* **INSTRUCTIONS FOR THE TASK**
Each entry below is to be transcribed exactly.
════════
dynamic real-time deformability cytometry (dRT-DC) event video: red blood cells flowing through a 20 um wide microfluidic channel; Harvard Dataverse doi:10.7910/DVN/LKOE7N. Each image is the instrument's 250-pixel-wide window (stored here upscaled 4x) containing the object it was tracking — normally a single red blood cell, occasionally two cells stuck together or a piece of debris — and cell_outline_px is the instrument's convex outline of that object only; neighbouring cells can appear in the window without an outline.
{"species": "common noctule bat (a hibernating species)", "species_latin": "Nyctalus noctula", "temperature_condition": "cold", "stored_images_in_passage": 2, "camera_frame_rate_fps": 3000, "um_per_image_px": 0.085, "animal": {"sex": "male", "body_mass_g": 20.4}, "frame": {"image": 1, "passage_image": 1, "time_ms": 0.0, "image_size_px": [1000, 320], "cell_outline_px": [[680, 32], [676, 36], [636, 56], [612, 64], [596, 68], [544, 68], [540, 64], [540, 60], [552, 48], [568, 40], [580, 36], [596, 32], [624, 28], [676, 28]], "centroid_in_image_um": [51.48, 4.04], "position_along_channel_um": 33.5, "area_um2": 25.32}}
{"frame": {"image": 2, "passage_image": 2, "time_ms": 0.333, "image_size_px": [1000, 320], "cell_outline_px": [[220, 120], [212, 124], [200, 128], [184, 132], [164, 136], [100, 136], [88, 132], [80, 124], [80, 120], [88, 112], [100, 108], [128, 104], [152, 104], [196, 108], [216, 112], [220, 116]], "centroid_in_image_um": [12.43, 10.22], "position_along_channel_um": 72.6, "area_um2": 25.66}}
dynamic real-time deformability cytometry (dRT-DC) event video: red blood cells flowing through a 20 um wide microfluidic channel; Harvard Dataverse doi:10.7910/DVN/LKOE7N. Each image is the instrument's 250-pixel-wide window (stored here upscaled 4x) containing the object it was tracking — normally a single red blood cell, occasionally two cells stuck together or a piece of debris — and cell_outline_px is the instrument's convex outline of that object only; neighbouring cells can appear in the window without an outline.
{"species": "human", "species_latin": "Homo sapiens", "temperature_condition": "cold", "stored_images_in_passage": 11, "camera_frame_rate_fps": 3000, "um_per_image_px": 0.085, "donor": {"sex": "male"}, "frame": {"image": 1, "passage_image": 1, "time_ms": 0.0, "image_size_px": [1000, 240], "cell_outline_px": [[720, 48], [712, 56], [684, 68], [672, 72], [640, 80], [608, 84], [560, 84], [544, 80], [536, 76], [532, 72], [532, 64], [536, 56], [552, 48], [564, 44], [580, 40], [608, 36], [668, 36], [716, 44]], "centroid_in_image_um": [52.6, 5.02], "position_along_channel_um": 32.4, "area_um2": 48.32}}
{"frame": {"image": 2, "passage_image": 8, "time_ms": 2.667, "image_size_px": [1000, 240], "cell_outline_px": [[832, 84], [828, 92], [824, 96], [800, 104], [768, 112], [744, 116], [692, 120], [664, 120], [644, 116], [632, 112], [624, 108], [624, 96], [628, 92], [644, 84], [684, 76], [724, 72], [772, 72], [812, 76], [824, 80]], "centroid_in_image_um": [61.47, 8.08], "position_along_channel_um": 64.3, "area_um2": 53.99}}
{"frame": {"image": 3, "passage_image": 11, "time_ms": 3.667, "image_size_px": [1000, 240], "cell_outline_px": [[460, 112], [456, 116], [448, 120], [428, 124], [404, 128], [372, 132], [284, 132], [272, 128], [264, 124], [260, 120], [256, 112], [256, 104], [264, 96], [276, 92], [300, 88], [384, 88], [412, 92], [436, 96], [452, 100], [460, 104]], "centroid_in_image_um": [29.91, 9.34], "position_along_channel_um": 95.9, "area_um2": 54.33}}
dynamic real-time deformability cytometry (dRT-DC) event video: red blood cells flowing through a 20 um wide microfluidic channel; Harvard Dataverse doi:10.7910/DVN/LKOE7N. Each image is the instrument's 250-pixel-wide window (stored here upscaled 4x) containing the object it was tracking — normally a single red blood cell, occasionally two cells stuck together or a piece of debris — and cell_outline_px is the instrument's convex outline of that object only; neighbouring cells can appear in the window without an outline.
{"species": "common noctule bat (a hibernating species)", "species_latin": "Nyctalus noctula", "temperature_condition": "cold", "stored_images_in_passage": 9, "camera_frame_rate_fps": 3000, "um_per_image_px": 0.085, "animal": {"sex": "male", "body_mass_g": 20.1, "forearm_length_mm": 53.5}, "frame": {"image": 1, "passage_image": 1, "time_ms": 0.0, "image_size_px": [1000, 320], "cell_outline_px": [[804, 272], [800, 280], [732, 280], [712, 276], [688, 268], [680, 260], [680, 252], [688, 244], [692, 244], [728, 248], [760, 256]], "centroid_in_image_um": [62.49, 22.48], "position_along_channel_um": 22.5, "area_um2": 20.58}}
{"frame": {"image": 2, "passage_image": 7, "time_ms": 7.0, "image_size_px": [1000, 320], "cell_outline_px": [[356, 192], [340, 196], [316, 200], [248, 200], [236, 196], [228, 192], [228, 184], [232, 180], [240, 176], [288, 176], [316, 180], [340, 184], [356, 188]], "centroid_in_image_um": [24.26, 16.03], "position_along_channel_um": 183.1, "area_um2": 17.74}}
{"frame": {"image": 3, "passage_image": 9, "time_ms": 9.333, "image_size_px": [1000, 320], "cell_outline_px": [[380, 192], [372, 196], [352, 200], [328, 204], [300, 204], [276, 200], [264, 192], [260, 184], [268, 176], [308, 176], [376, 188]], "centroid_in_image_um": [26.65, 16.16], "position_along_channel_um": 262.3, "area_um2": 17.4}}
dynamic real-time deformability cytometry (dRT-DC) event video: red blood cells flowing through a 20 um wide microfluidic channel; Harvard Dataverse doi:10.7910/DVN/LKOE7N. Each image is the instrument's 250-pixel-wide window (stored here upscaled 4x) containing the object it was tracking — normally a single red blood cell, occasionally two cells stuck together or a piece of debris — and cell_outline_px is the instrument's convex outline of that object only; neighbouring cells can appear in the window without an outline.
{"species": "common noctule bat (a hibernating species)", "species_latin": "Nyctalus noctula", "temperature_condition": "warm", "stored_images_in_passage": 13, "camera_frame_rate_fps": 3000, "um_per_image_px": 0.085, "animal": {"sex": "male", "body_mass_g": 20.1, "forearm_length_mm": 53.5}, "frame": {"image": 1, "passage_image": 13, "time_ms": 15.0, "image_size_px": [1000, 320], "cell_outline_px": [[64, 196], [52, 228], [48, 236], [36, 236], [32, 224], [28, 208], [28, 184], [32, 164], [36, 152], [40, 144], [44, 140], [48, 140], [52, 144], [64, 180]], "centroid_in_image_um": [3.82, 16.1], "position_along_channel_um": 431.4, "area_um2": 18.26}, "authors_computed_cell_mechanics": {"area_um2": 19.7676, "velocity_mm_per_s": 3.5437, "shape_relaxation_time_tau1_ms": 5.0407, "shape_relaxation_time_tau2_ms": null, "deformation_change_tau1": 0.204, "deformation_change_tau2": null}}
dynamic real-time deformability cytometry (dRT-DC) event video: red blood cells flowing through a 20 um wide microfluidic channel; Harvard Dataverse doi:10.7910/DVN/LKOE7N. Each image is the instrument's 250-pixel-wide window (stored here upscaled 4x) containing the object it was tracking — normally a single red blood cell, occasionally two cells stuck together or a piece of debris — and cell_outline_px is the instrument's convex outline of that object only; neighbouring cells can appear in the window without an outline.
════════
* **EXPECTED ANSWER**
dynamic real-time deformability cytometry (dRT-DC) event video: red blood cells flowing through a 20 um wide microfluidic channel; Harvard Dataverse doi:10.7910/DVN/LKOE7N. Each image is the instrument's 250-pixel-wide window (stored here upscaled 4x) containing the object it was tracking — normally a single red blood cell, occasionally two cells stuck together or a piece of debris — and cell_outline_px is the instrument's convex outline of that object only; neighbouring cells can appear in the window without an outline.
{"species": "common noctule bat (a hibernating species)", "species_latin": "Nyctalus noctula", "temperature_condition": "cold", "stored_images_in_passage": 2, "camera_frame_rate_fps": 3000, "um_per_image_px": 0.085, "animal": {"sex": "male", "body_mass_g": 20.4}, "frame": {"image": 1, "passage_image": 1, "time_ms": 0.0, "image_size_px": [1000, 320], "cell_outline_px": [[680, 32], [676, 36], [636, 56], [612, 64], [596, 68], [544, 68], [540, 64], [540, 60], [552, 48], [568, 40], [580, 36], [596, 32], [624, 28], [676, 28]], "centroid_in_image_um": [51.48, 4.04], "position_along_channel_um": 33.5, "area_um2": 25.32}}
{"frame": {"image": 2, "passage_image": 2, "time_ms": 0.333, "image_size_px": [1000, 320], "cell_outline_px": [[220, 120], [212, 124], [200, 128], [184, 132], [164, 136], [100, 136], [88, 132], [80, 124], [80, 120], [88, 112], [100, 108], [128, 104], [152, 104], [196, 108], [216, 112], [220, 116]], "centroid_in_image_um": [12.43, 10.22], "position_along_channel_um": 72.6, "area_um2": 25.66}}
dynamic real-time deformability cytometry (dRT-DC) event video: red blood cells flowing through a 20 um wide microfluidic channel; Harvard Dataverse doi:10.7910/DVN/LKOE7N. Each image is the instrument's 250-pixel-wide window (stored here upscaled 4x) containing the object it was tracking — normally a single red blood cell, occasionally two cells stuck together or a piece of debris — and cell_outline_px is the instrument's convex outline of that object only; neighbouring cells can appear in the window without an outline.
{"species": "human", "species_latin": "Homo sapiens", "temperature_condition": "cold", "stored_images_in_passage": 11, "camera_frame_rate_fps": 3000, "um_per_image_px": 0.085, "donor": {"sex": "male"}, "frame": {"image": 1, "passage_image": 1, "time_ms": 0.0, "image_size_px": [1000, 240], "cell_outline_px": [[720, 48], [712, 56], [684, 68], [672, 72], [640, 80], [608, 84], [560, 84], [544, 80], [536, 76], [532, 72], [532, 64], [536, 56], [552, 48], [564, 44], [580, 40], [608, 36], [668, 36], [716, 44]], "centroid_in_image_um": [52.6, 5.02], "position_along_channel_um": 32.4, "area_um2": 48.32}}
{"frame": {"image": 2, "passage_image": 8, "time_ms": 2.667, "image_size_px": [1000, 240], "cell_outline_px": [[832, 84], [828, 92], [824, 96], [800, 104], [768, 112], [744, 116], [692, 120], [664, 120], [644, 116], [632, 112], [624, 108], [624, 96], [628, 92], [644, 84], [684, 76], [724, 72], [772, 72], [812, 76], [824, 80]], "centroid_in_image_um": [61.47, 8.08], "position_along_channel_um": 64.3, "area_um2": 53.99}}
{"frame": {"image": 3, "passage_image": 11, "time_ms": 3.667, "image_size_px": [1000, 240], "cell_outline_px": [[460, 112], [456, 116], [448, 120], [428, 124], [404, 128], [372, 132], [284, 132], [272, 128], [264, 124], [260, 120], [256, 112], [256, 104], [264, 96], [276, 92], [300, 88], [384, 88], [412, 92], [436, 96], [452, 100], [460, 104]], "centroid_in_image_um": [29.91, 9.34], "position_along_channel_um": 95.9, "area_um2": 54.33}}
dynamic real-time deformability cytometry (dRT-DC) event video: red blood cells flowing through a 20 um wide microfluidic channel; Harvard Dataverse doi:10.7910/DVN/LKOE7N. Each image is the instrument's 250-pixel-wide window (stored here upscaled 4x) containing the object it was tracking — normally a single red blood cell, occasionally two cells stuck together or a piece of debris — and cell_outline_px is the instrument's convex outline of that object only; neighbouring cells can appear in the window without an outline.
{"species": "common noctule bat (a hibernating species)", "species_latin": "Nyctalus noctula", "temperature_condition": "cold", "stored_images_in_passage": 9, "camera_frame_rate_fps": 3000, "um_per_image_px": 0.085, "animal": {"sex": "male", "body_mass_g": 20.1, "forearm_length_mm": 53.5}, "frame": {"image": 1, "passage_image": 1, "time_ms": 0.0, "image_size_px": [1000, 320], "cell_outline_px": [[804, 272], [800, 280], [732, 280], [712, 276], [688, 268], [680, 260], [680, 252], [688, 244], [692, 244], [728, 248], [760, 256]], "centroid_in_image_um": [62.49, 22.48], "position_along_channel_um": 22.5, "area_um2": 20.58}}
{"frame": {"image": 2, "passage_image": 7, "time_ms": 7.0, "image_size_px": [1000, 320], "cell_outline_px": [[356, 192], [340, 196], [316, 200], [248, 200], [236, 196], [228, 192], [228, 184], [232, 180], [240, 176], [288, 176], [316, 180], [340, 184], [356, 188]], "centroid_in_image_um": [24.26, 16.03], "position_along_channel_um": 183.1, "area_um2": 17.74}}
{"frame": {"image": 3, "passage_image": 9, "time_ms": 9.333, "image_size_px": [1000, 320], "cell_outline_px": [[380, 192], [372, 196], [352, 200], [328, 204], [300, 204], [276, 200], [264, 192], [260, 184], [268, 176], [308, 176], [376, 188]], "centroid_in_image_um": [26.65, 16.16], "position_along_channel_um": 262.3, "area_um2": 17.4}}
dynamic real-time deformability cytometry (dRT-DC) event video: red blood cells flowing through a 20 um wide microfluidic channel; Harvard Dataverse doi:10.7910/DVN/LKOE7N. Each image is the instrument's 250-pixel-wide window (stored here upscaled 4x) containing the object it was tracking — normally a single red blood cell, occasionally two cells stuck together or a piece of debris — and cell_outline_px is the instrument's convex outline of that object only; neighbouring cells can appear in the window without an outline.
{"species": "common noctule bat (a hibernating species)", "species_latin": "Nyctalus noctula", "temperature_condition": "warm", "stored_images_in_passage": 13, "camera_frame_rate_fps": 3000, "um_per_image_px": 0.085, "animal": {"sex": "male", "body_mass_g": 20.1, "forearm_length_mm": 53.5}, "frame": {"image": 1, "passage_image": 13, "time_ms": 15.0, "image_size_px": [1000, 320], "cell_outline_px": [[64, 196], [52, 228], [48, 236], [36, 236], [32, 224], [28, 208], [28, 184], [32, 164], [36, 152], [40, 144], [44, 140], [48, 140], [52, 144], [64, 180]], "centroid_in_image_um": [3.82, 16.1], "position_along_channel_um": 431.4, "area_um2": 18.26}, "authors_computed_cell_mechanics": {"area_um2": 19.7676, "velocity_mm_per_s": 3.5437, "shape_relaxation_time_tau1_ms": 5.0407, "shape_relaxation_time_tau2_ms": null, "deformation_change_tau1": 0.204, "deformation_change_tau2": null}}
dynamic real-time deformability cytometry (dRT-DC) event video: red blood cells flowing through a 20 um wide microfluidic channel; Harvard Dataverse doi:10.7910/DVN/LKOE7N. Each image is the instrument's 250-pixel-wide window (stored here upscaled 4x) containing the object it was tracking — normally a single red blood cell, occasionally two cells stuck together or a piece of debris — and cell_outline_px is the instrument's convex outline of that object only; neighbouring cells can appear in the window without an outline.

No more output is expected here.